As for Sampur, Lankan power and energy minister Patali Champika Ranawaka told the Business Times that “no preference will be given to Chinese companies, to supply and install power generators or any other part of the coal power plant.”

Clearly, the reference to China is a Sri Lankan acknowledgement that the Asian giant’s expanded presence in the island nation is getting under India’s skin.

Even if the first phase of the development of the Hambantota port by China Harbour Engineering Company (CHEC) for $360 million was first offered to India – and when India took so long to respond, the offer was moved to China – it is now said that the second phase, worth $810 million, has also been given to CHEC.

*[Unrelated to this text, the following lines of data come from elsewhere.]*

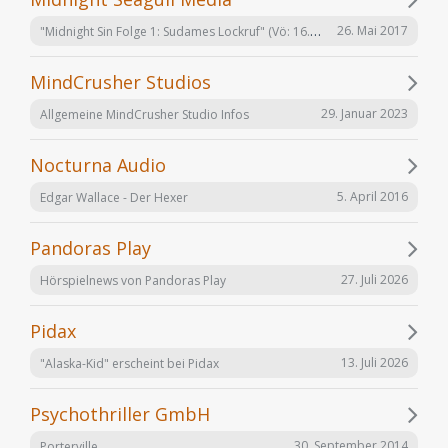
"Midnight Sin Folge 1: Sudames Lockruf" (Vö: 16.06.2017)
26. Mai 2017
MindCrusher Studios
29. Januar 2023
Allgemeine MindCrusher Studio Infos
Nocturna Audio
5. April 2016
Edgar Wallace - Der Hexer
Pandoras Play
27. Juli 2026
Hörspielnews von Pandoras Play
Pidax
13. Juli 2026
"Alaska-Kid" erscheint bei Pidax
Psychothriller GmbH
30. September 2014
Porterville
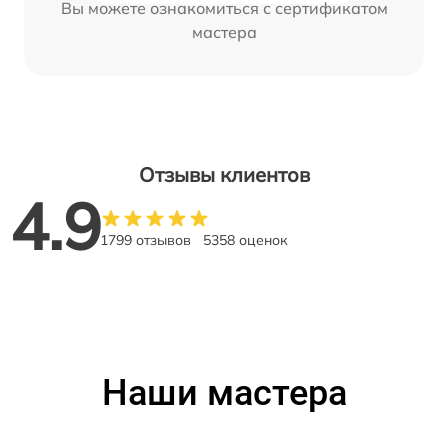
Вы можете ознакомиться с сертификатом
мастера
Отзывы клиентов
4.9
1799 отзывов
5358 оценок
Наши мастера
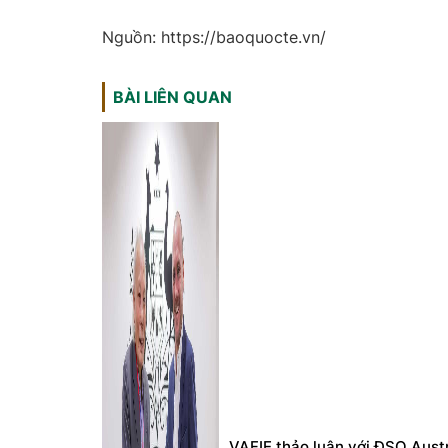
Nguồn: https://baoquocte.vn/
BÀI LIÊN QUAN
VAFIE thảo luận với ĐSQ Austr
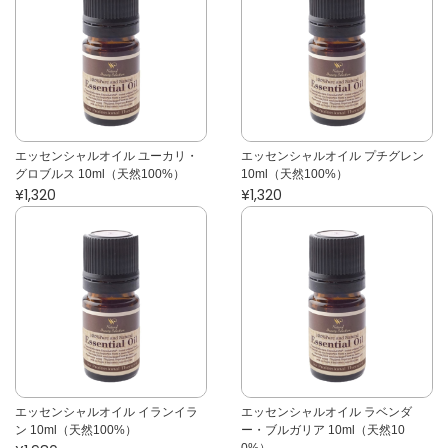
エッセンシャルオイル ユーカリ・
エッセンシャルオイル プチグレン
グロブルス 10ml（天然100%）
10ml（天然100%）
¥1,320
¥1,320
エッセンシャルオイル イランイラ
エッセンシャルオイル ラベンダ
ン 10ml（天然100%）
ー・ブルガリア 10ml（天然10
0%）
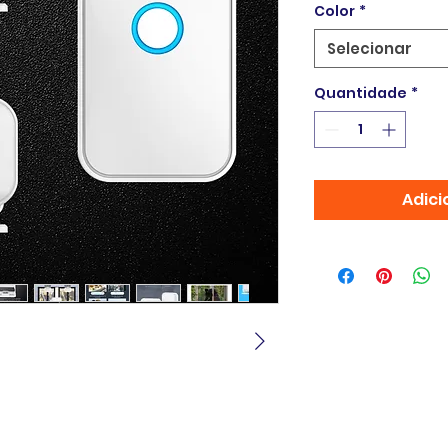
Color
*
Selecionar
Quantidade
*
Adici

CHEC has also been contracted to build a $200 million airport in nearby Matalla. Meanwhile, the first terminal of the Colombo South Port expansion project with three terminals, has been given to China Merchant Holdings Ltd. As much as 70 per cent of the port’s transshipments are to India, while 30 per cent of India’s cargo arrives here.

Meanwhile, in Norocholai, a 300 MW coal-fired power plant built by China Machinery and Engineering Corporation was commissioned last March. Reports from Colombo say that although it seems to have run into some mismanagement, China’s Exim bank has promised to fund a second phase of the project worth $1.3 billion to expand capacity to 900 Mw.

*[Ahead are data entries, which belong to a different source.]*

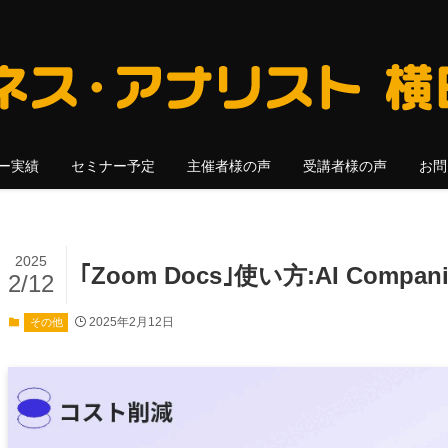
ー実績
セミナー予定
主催者様の声
受講者様の声
お問
2025
｢Zoom Docs｣使い方:AI Co
2/12
2025年2月12日
その他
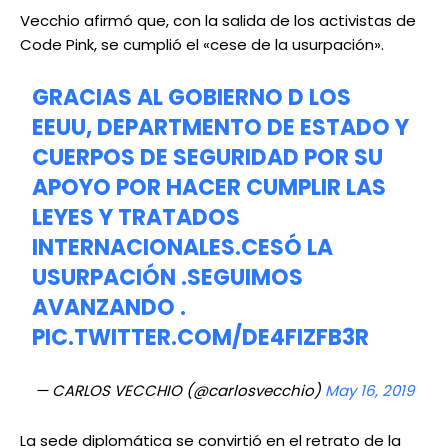
Vecchio afirmó que, con la salida de los activistas de
Code Pink, se cumplió el «cese de la usurpación».
GRACIAS AL GOBIERNO D LOS
EEUU, DEPARTMENTO DE ESTADO Y
CUERPOS DE SEGURIDAD POR SU
APOYO POR HACER CUMPLIR LAS
LEYES Y TRATADOS
INTERNACIONALES.CESÓ LA
USURPACIÓN .SEGUIMOS
AVANZANDO .
PIC.TWITTER.COM/DE4FIZFB3R
— CARLOS VECCHIO (@carlosvecchio)
May 16, 2019
La sede diplomática se convirtió en el retrato de la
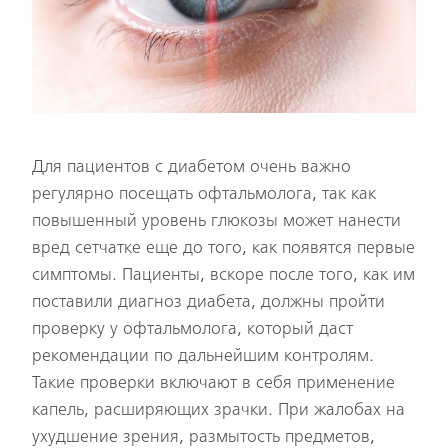
Для пациентов с диабетом очень важно
регулярно посещать офтальмолога, так как
повышенный уровень глюкозы может нанести
вред сетчатке еще до того, как появятся первые
симптомы. Пациенты, вскоре после того, как им
поставили диагноз диабета, должны пройти
проверку у офтальмолога, который даст
рекомендации по дальнейшим контролям.
Такие проверки включают в себя применение
капель, расширяющих зрачки. При жалобах на
ухудшение зрения, размытость предметов,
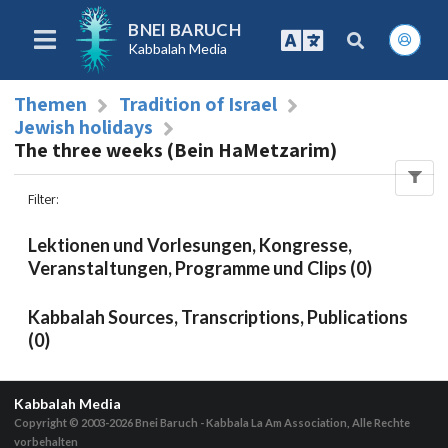
BNEI BARUCH
Kabbalah Media
Themen
Tradition of Israel
Jewish holidays
The three weeks (Bein HaMetzarim)
Filter
:
Lektionen und Vorlesungen, Kongresse,
Veranstaltungen, Programme und Clips (0)
Kabbalah Sources, Transcriptions, Publications
(0)
Kabbalah Media
Copyright © 2003-2026
Bnei Baruch - Kabbala La Am Association, Alle Rechte
vorbehalten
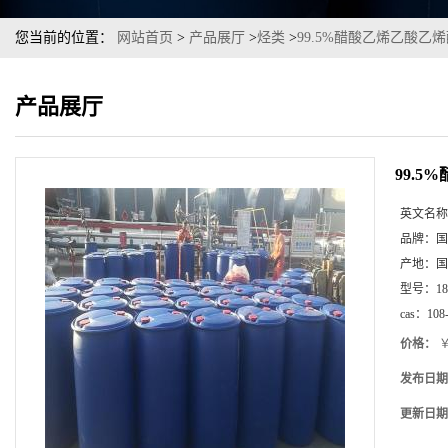
您当前的位置：
网站首页
>
产品展厅
>
烃类
>
99.5%醋酸乙烯乙酸
产品展厅
99.
英文名称
品牌：
国
产地：
国
型号：
1
cas：
108
价格：
￥
发布日期
更新日期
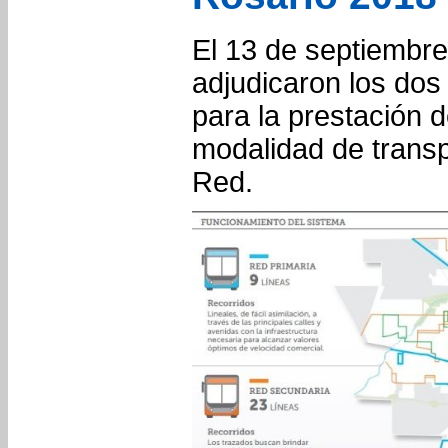
El 13 de septiembr
adjudicaron los dos
para la prestación 
modalidad de trans
Red.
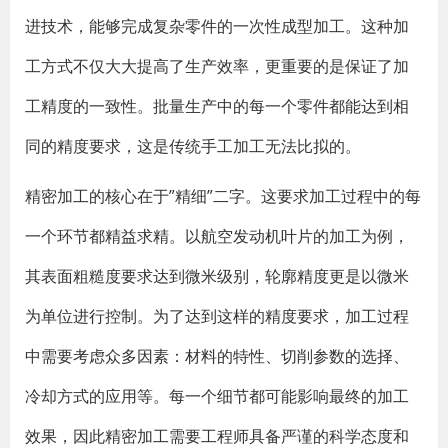
进技术，能够完成复杂零件的一次性成型加工。这种加
工方式不仅大大提高了生产效率，更重要的是保证了加
工精度的一致性。批量生产中的每一个零件都能达到相
同的精度要求，这是传统手工加工无法比拟的。
精密加工的核心在于”精细”二字。这要求加工过程中的每
一个环节都精益求精。以航空发动机叶片的加工为例，
其表面粗糙度要求达到微米级别，轮廓精度更是以微米
为单位进行控制。为了达到这样的精度要求，加工过程
中需要考虑众多因素：材料的特性、切削参数的选择、
冷却方式的应用等。每一个细节都可能影响最终的加工
效果，因此精密加工需要工程师具备严谨的科学态度和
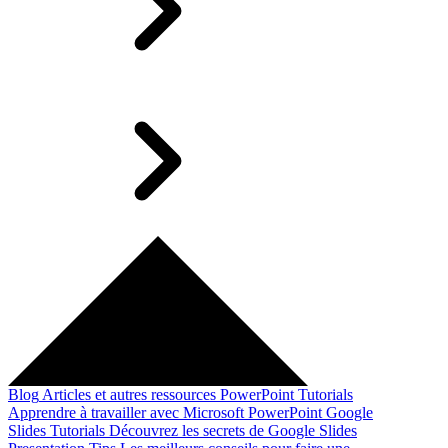
Blog
Articles et autres ressources
PowerPoint Tutorials
Apprendre à travailler avec Microsoft PowerPoint
Google
Slides Tutorials
Découvrez les secrets de Google Slides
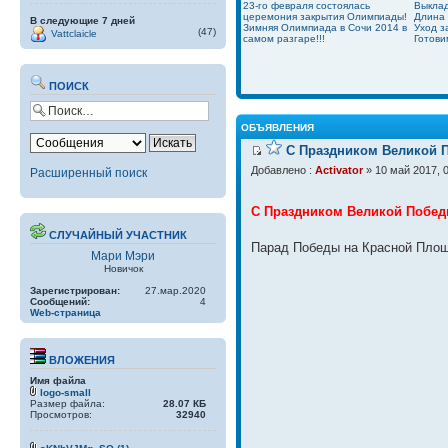
23-го февраля состоялась
Выклад
церемония закрытия Олимпиады!
Длина 
В следующие 7 дней
Зимняя Олимпиада в Сочи 2014 в
Уход з
(47)
Vattclaicle
самом разгаре!!!
Готови
ПОИСК
ОБЪЯВЛЕНИЯ
С Праздником Великой П
Добавлено :
Activator
» 10 май 2017, 
Расширенный поиск
С Праздником Великой Побед
СЛУЧАЙНЫЙ УЧАСТНИК
Парад Победы на Красной Площ
Мари Мэри
Новичок
Зарегистрирован:
27.мар.2020
Сообщений:
4
Web-страница
ВЛОЖЕНИЯ
Имя файла
logo-small
Размер файла:
28.07 КБ
Просмотров:
32940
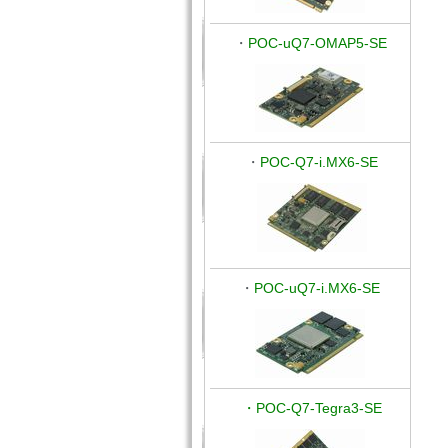
・
POC-uQ7-OMAP5-SE
・
POC-Q7-i.MX6-SE
・
POC-uQ7-i.MX6-SE
・POC-Q7-Tegra3-SE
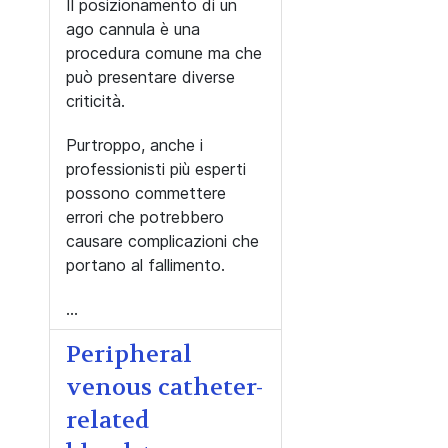
Il posizionamento di un
ago cannula è una
procedura comune ma che
può presentare diverse
criticità.
Purtroppo, anche i
professionisti più esperti
possono commettere
errori che potrebbero
causare complicazioni che
portano al fallimento.
...
Peripheral
venous catheter-
related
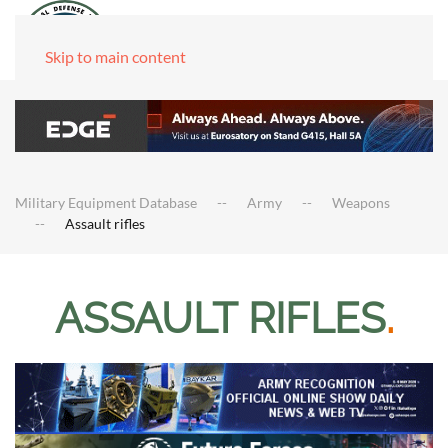
Skip to main content
Military Equipment Database
Army
Weapons
Assault rifles
ASSAULT RIFLES
.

Mounting environmental concerns means that Sampur and Norocholai will be the only coal-fired plants in Sri Lanka.

None other than President Rajapaksa has denied that China’s presence in Sri Lanka is to counter India’s influence. “No one has said anything to us, not India, not even the US. Even the US, the British and India are now inviting China to come and invest,” Rajapaksa told foreign journalists last week, on the eve of Sri Lanka’s 64th Independence Day celebrations.

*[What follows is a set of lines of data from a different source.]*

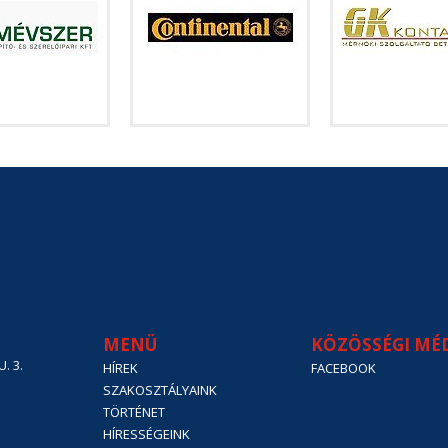
MENÜ
KÖZÖSSÉGI MÉ
. 3.
HÍREK
FACEBOOK
SZAKOSZTÁLYAINK
TÖRTÉNET
HÍRESSÉGEINK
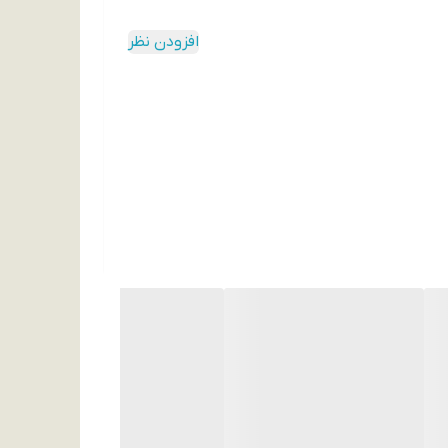
افزودن نظر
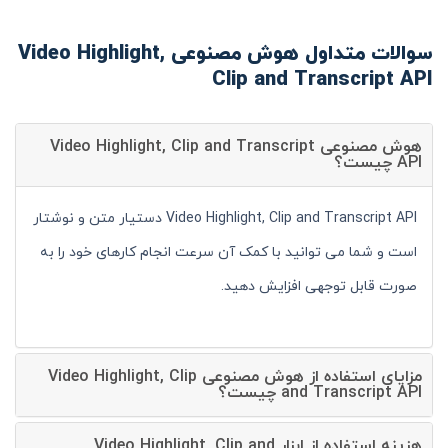
سوالات متداول هوش مصنوعی Video Highlight,
Clip and Transcript API
هوش مصنوعی Video Highlight, Clip and Transcript
API چیست؟
Video Highlight, Clip and Transcript API دستیار متن و نوشتار
است و شما می توانید با کمک آن سرعت انجام کارهای خود را به
صورت قابل توجهی افزایش دهید.
مزایای استفاده از هوش مصنوعی Video Highlight, Clip
and Transcript API چیست؟
هزینه استفاده از ابزار Video Highlight, Clip and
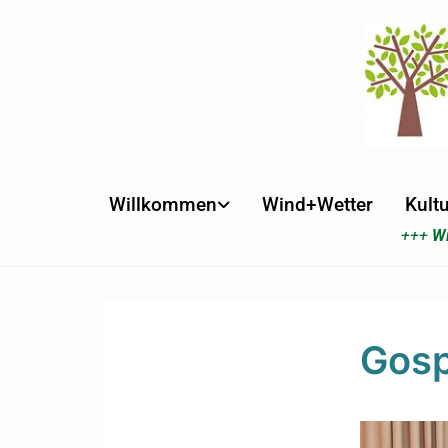
Willkommen
Wind+Wetter
Kultu
+++
Wi
Gosp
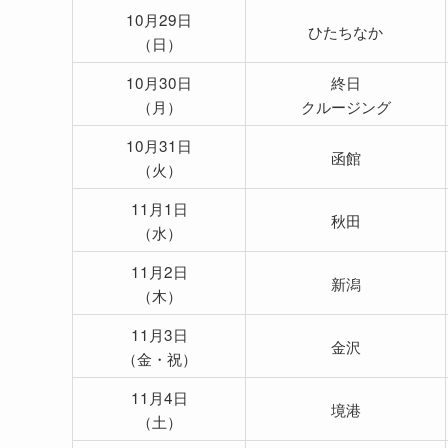
10月29日
ひたちなか
（日）
10月30日
終日
（月）
クルージング
10月31日
函館
（火）
11月1日
秋田
（水）
11月2日
新潟
（木）
11月3日
金沢
（金・祝）
11月4日
境港
（土）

Analysts point out that India’s willingness to take greater responsibility for its southern neighbour is accompanied by the belief that president Rajapaksa will move towards greater devolution of powers in the states and amend its unitary constitution in favour of a much more federal state. The 13th amendment to Sri Lanka’s constitution, a result of the 1987 accord between the two states is ripe for implementation, the analysts said, pointing towards a “13th amendment plus,” which would give the country’s vast Tamil population equal dignity and rights.

Krishna told journalists as much during his visit to Colombo, during which he was invited to a ‘Pongal’ ceremony at ‘Temple Trees,’ the official residence of the President. He had been “heartened to hear from the Sri Lankan president that he was committed to solving the national problem on the 13th Amendment-plus approach,” Krishna said.

But according to the Sri Lankan The Island newspaper, President Rajapaksa has denied making any such promise. “Oh, no, how can I make promises like that? I have referred the issue to Parliament,” he said, referring to a parliamentary select committee that had been set up for the purpose.